La tesis que planteamos aquí es tan incómoda como necesaria, si bien no está completamente huérfana de apoyos teóricos. Pensemos en las bases sentadas por el psicoanálisis, principalmente el psicoanálisis lacaniano, y en sus propuestas sobre la economía libidinal. El mayor problema al que hemos de enfrentarnos es que, a un nivel profundo, no deseamos aquello que abiertamente manifestamos querer (como lograr determinados cambios en nuestra vida, obtener un trabajo mejor, buscar pareja cuando estamos cómodamente solteros o no tenerla cuando nos sentimos oprimidos con ella, etc.), sino que las divagaciones del deseo se desenvuelven a través de aquello mismo que impide su realización: aunque quiero un trabajo mejor que éste, me aferro al que tengo para evitar así perder la estabilidad lograda, o con el fin de complacerme ante la idea de que sería más feliz si hubiera tenido suerte en la vida, etc. En palabras de Žižek (2001: 326): «nuestro deseo no es nunca en realidad el deseo explícito que podemos formular: nunca deseamos verdaderamente lo que deseamos o queremos. Por esta razón, no hay nada más horrible (precisamente, más deseable) que una Cosa que realice inexorablemente nuestro verdadero deseo». El objeto de deseo está constituido, de este modo, por su propio retardo, por aquello que lo obstaculariza. Lo que nos separa del objeto no es otra cosa que el deseo mismo y la distorsión que éste introduce en una relación libidinal. Hemos de hablar aquí del goce, el deseo por el obstáculo que impide mi propia obtención de placer, lo que nos permite protegernos de nuestras inclinaciones libidinales. O como reza la conocida expresión atribuida a Oscar Wilde, cuidado con lo que deseas, pues tus deseos podrían hacerse realidad.

● Por hacer:
[1] Indica si cada afirmación concuerda con el texto sobre el deseo, respondiendo sí o no y citando literalmente las palabras que lo deciden: (a) la tesis carece por completo de apoyos teóricos; (b) entre sus bases se menciona principalmente el psicoanálisis lacaniano; (c) la expresión «cuidado con lo que deseas» se atribuye a Oscar Wilde.
[2] Enumera todos los ejemplos que el texto sobre el deseo pone entre paréntesis de aquello que abiertamente manifestamos querer.
[3] Escribe la continuación del texto sobre el deseo a partir de su última oración.
Las filas son un material independiente del texto sobre el deseo.

● Filas listadas:
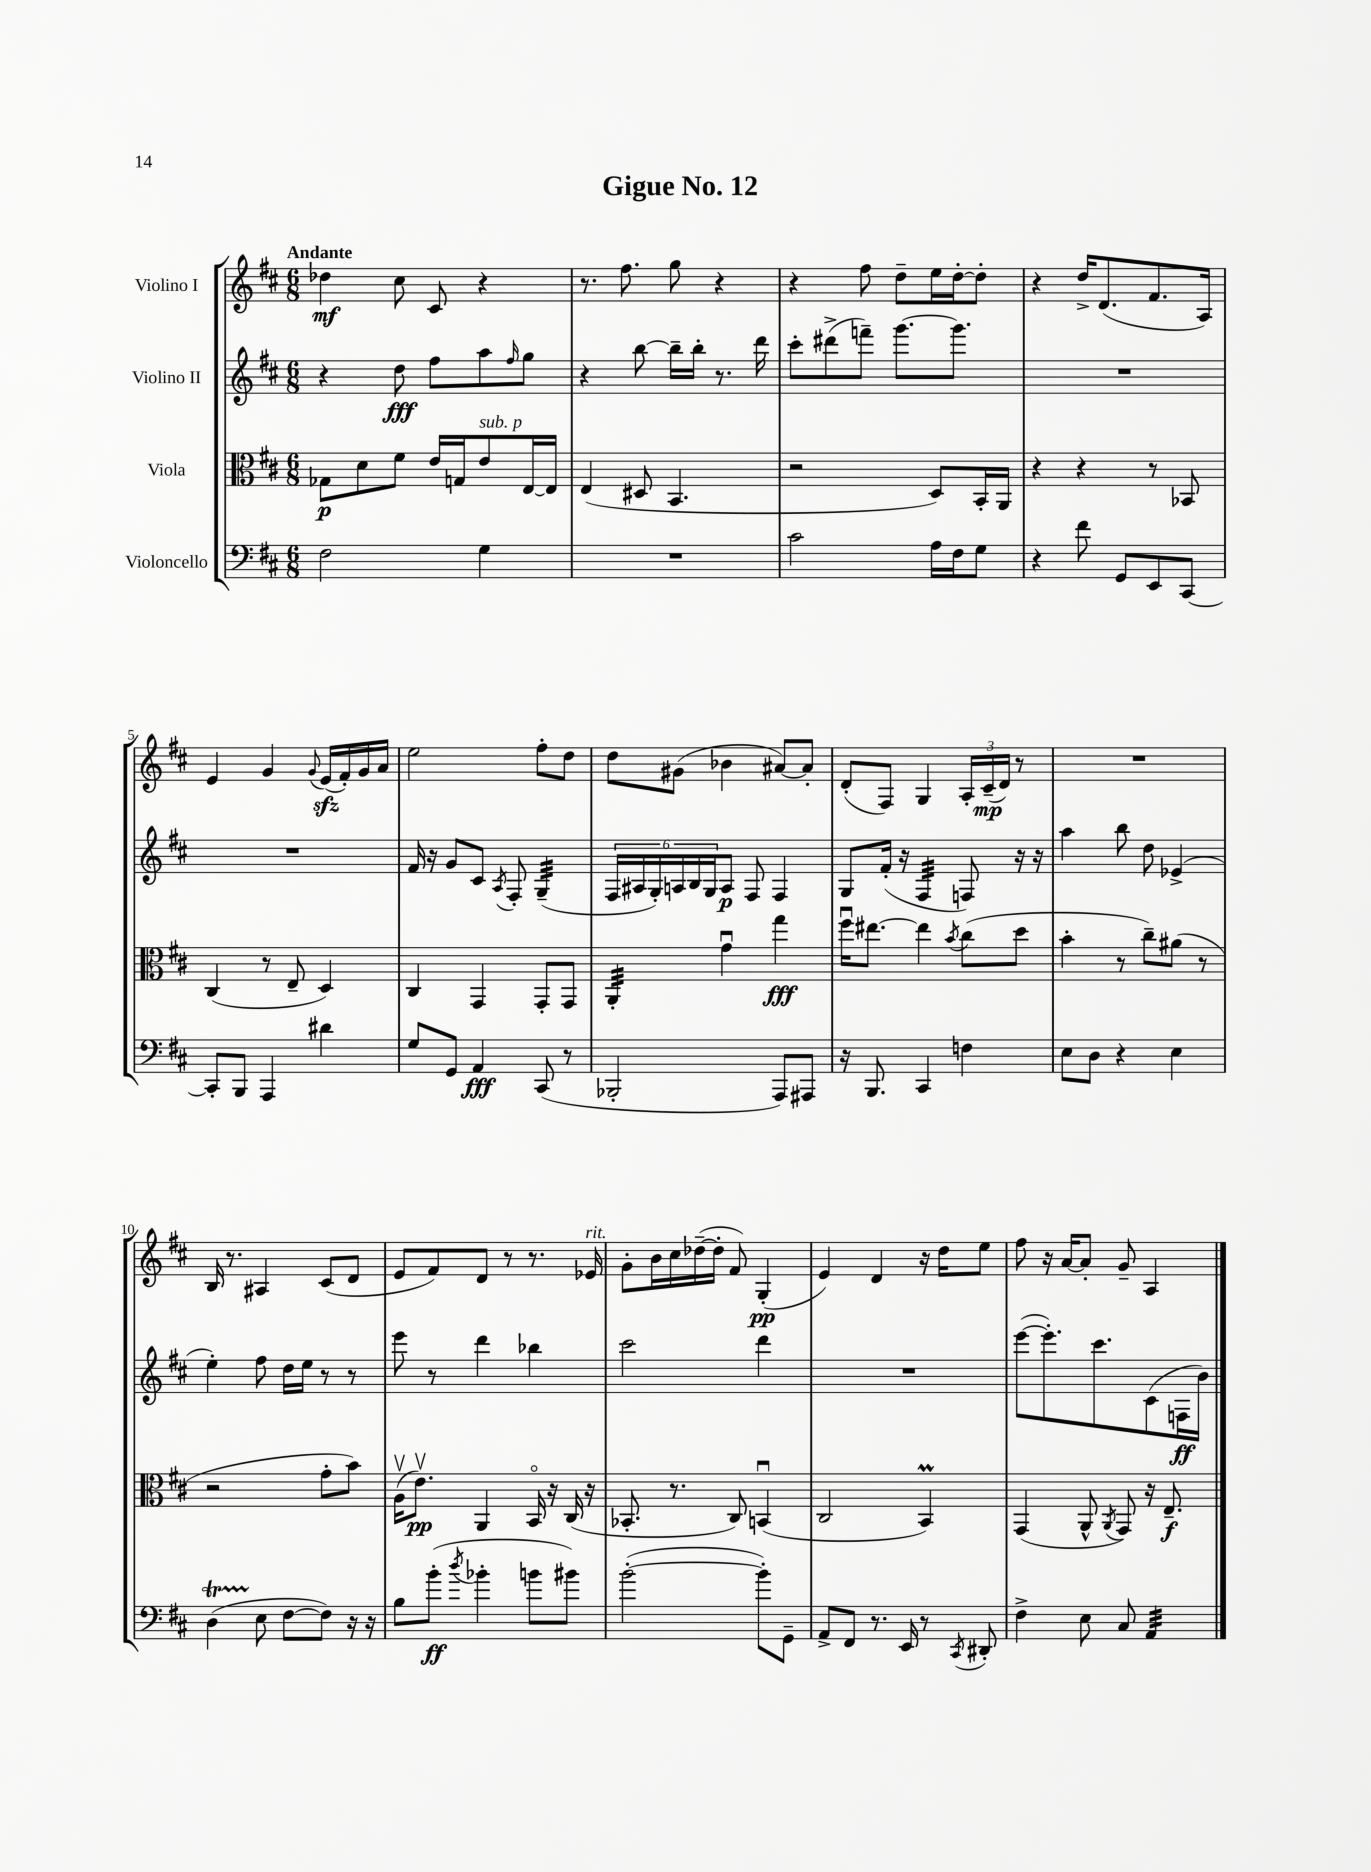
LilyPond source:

\header { title = "Gigue No. 12" }
<<
\new StaffGroup <<
\new Staff = "s0" \with { instrumentName = "Violino I" } {
    \clef treble \key d \major \numericTimeSignature \time 6/8 \tempo "Andante"
    des''4\mf cis''8 cis'8 r4 |
    r8. fis''8. g''8 r4 |
    r4 fis''8 d''8-- e''16 d''16~-. d''8-. |
    r4 d''16-> d'8.( fis'8. a16) |
    e'4 g'4 \appoggiatura { g'8 } e'16\sfz( fis'16-.) g'16 a'16 |
    e''2 fis''8-. d''8 |
    d''8 gis'8( bes'4 ais'8~) ais'8-. |
    d'8-.( fis8) g4 \tuplet 3/2 { a16-. cis'16--\mp( d'16) } r8 |
    R2. |
    b16 r8. ais4 cis'8( d'8 |
    e'8 fis'8) d'8 r8 r8. ees'16^\markup { \italic "rit." } |
    g'8-. b'16 cis''16 des''16~--( des''16-. fis'8) g4-.\pp( |
    e'4) d'4 r16 d''16 e''8 |
    fis''8 r16 a'16~ a'8-. g'8-- a4 \bar "|." |
}
\new Staff = "s1" \with { instrumentName = "Violino II" } {
    \clef treble \key d \major \numericTimeSignature \time 6/8
    r4 d''8\fff fis''8 a''8 \grace { fis''16 } g''8 |
    r4 b''8~ b''16-- b''16-. r8. d'''16 |
    cis'''8-. dis'''8->( f'''8--) g'''8.~ g'''8. |
    R2. |
    R2. |
    fis'16 r16 g'8 cis'8 \acciaccatura { a8 } fis8-. g4:32--( |
    \tuplet 6/4 { fis16 ais16 g16-.) a16 b16 g16 } a8\p fis8 fis4 |
    g8 fis'16-.( r16 fis4:32 f8) r16 r16 |
    a''4 b''8 d''8 ees'4->( |
    e''4-.) fis''8 d''16 e''16 r8 r8 |
    e'''8 r8 d'''4 bes''4 |
    cis'''2 d'''4 |
    R2. |
    e'''8~( e'''8.-.) cis'''8. cis'8( f16\ff b'16) \bar "|." |
}
\new Staff = "s2" \with { instrumentName = "Viola" } {
    \clef alto \key d \major \numericTimeSignature \time 6/8
    ges8\p d'8 fis'8 e'16 g16 e'8^\markup { \italic "sub. p" } e16~ e16 |
    e4( dis8 b,4. |
    r2 d8) b,16-. a,16 |
    r4 r4 r8 bes,8 |
    cis4( r8 e8-- d4) |
    cis4 g,4 g,8-. g,8 |
    a,4:32-. g'4\downbow g''4\fff |
    fis''16\downbow eis''8.~ eis''4 \acciaccatura { b'8 } cis''8( d''8 |
    b'4-. r8 cis''8--) ais'8( r8 |
    r2 g'8-. b'8) |
    a16\upbow( e'8.\upbow\pp) a,4 b,16\flageolet r16 cis16( r16 |
    bes,8.-. r8. cis8) b,4\downbow( |
    cis2 b,4\prall) |
    g,4( a,8-^ \acciaccatura { a,8 } g,8) r16 e8.--\f \bar "|." |
}
\new Staff = "s3" \with { instrumentName = "Violoncello" } {
    \clef bass \key d \major \numericTimeSignature \time 6/8
    fis2 g4 |
    R2. |
    cis'2 a16 fis16 g8 |
    r4 fis'8 g,8 e,8 cis,8~ |
    cis,8-. b,,8 a,,4 dis'4 |
    g8 g,8 a,4\fff cis,8( r8 |
    bes,,2-. a,,8) ais,,8 |
    r16 b,,8. cis,4 f4 |
    e8 d8 r4 e4 |
    d4\startTrillSpan( e8\stopTrillSpan fis8~ fis8) r16 r16 |
    b8 b'8-.\ff( \acciaccatura { d''8 } bes'4-. b'8 bis'8) |
    b'2~-.( b'8-.) g,8-- |
    a,8-> fis,8 r8. e,16 r8 \acciaccatura { cis,8 } dis,8-. |
    fis4-> e8 cis8 a,4:32 \bar "|." |
}
>>
>>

● Respuestas por tarea:
[1]
(a) No: «si bien no está completamente huérfana de apoyos teóricos».
(b) Sí: «las bases sentadas por el psicoanálisis, principalmente el psicoanálisis lacaniano».
(c) Sí: «la conocida expresión atribuida a Oscar Wilde».

[2]
- lograr determinados cambios en nuestra vida
- obtener un trabajo mejor
- buscar pareja cuando estamos cómodamente solteros
- no tenerla cuando nos sentimos oprimidos con ella

[3]
Esta misma noción se encuentra ya en Freud. Además del famoso estigma de Midas, quien era capaz de convertir en oro todo aquello que tocaba, podemos recurrir, con el padre del psicoanálisis, a la historia del anillo de Polícrates para cifrar los enigmas de la economía del deseo. El tirano de Samos era conocido por un episodio fantástico del que se hace eco el mismo Heródoto: Polícrates había decidido ofrecer un sacrificio a los dioses y, para mostrar su humildad ante ellos, decidió tirar al mar su posesión más preciada, un anillo de esmeraldas de gran valor. Pero desde el momento en que se desprendió de él no pudo evitar sentirse sumamente arrepentido. Cuál habría de ser su sorpresa cuando, pocos días más tarde, un pescador le obsequió con una pieza de gran tamaño que albergaba en su interior el preciado anillo. La leyenda cuenta que, desde entonces, todo aquello que el tirano deseaba se hacía realidad. Por ello, era observado con recelo por otros gobernantes;

«los demasiado dichosos —apunta Freud— tienen que temer la envidia de los dioses» (1979: 239).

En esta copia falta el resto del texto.